#### Required work:
Lines holding the word "Kanal" in the following material must be counted; give only the resulting number.

#### Task material:
:::
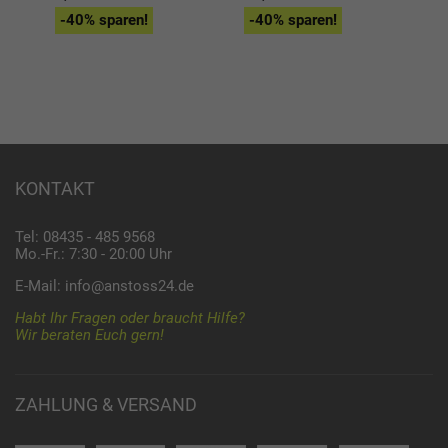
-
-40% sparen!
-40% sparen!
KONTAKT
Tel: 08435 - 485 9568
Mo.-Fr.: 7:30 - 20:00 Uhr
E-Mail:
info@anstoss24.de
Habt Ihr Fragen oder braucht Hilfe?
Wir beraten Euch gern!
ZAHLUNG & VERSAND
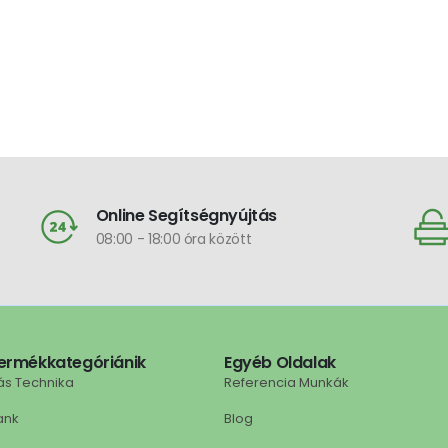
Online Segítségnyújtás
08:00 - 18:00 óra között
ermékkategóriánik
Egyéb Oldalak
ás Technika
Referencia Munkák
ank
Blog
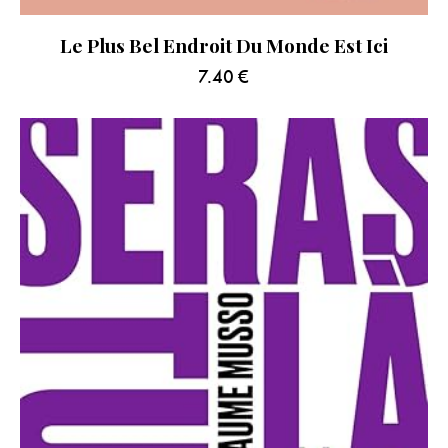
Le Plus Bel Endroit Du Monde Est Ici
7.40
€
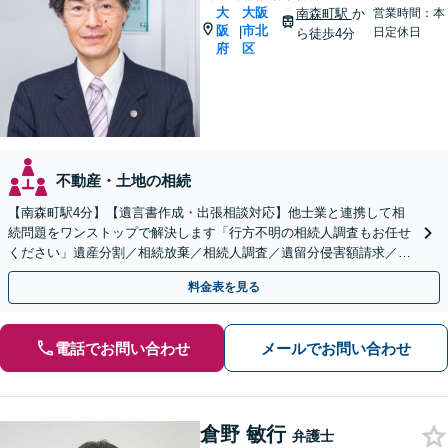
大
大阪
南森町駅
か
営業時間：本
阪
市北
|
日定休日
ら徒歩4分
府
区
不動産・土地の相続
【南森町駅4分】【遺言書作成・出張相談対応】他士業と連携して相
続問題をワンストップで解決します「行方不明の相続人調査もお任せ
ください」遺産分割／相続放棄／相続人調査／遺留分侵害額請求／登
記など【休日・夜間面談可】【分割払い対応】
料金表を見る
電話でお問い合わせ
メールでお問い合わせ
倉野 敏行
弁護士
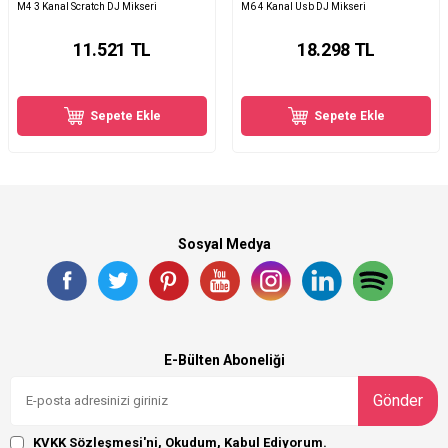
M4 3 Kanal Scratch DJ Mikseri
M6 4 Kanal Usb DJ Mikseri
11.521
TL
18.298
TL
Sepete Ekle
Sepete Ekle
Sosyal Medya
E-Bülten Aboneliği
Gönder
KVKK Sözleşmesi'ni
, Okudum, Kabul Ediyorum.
:::
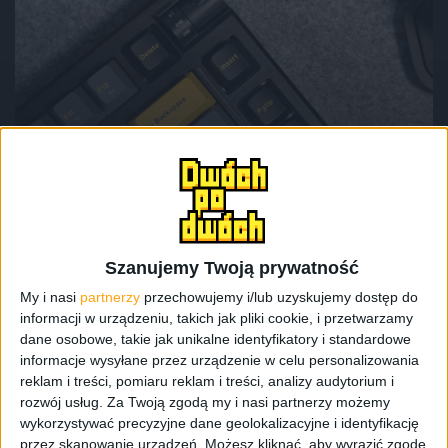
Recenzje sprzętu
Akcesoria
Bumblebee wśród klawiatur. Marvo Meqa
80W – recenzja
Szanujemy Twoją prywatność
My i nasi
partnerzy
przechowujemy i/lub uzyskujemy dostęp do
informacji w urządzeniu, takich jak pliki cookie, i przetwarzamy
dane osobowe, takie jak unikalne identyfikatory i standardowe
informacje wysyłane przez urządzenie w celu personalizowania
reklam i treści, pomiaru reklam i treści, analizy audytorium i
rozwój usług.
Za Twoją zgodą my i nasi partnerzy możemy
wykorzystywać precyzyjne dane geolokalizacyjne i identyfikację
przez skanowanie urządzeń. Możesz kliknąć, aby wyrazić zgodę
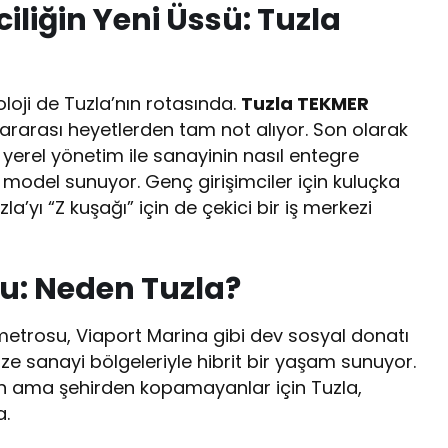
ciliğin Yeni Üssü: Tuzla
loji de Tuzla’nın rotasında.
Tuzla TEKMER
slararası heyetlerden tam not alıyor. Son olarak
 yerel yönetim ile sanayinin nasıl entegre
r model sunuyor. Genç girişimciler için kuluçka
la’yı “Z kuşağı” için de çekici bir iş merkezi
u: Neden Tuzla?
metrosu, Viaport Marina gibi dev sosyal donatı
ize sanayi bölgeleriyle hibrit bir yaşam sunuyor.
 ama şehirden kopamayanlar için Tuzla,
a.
:::
#### Response:
2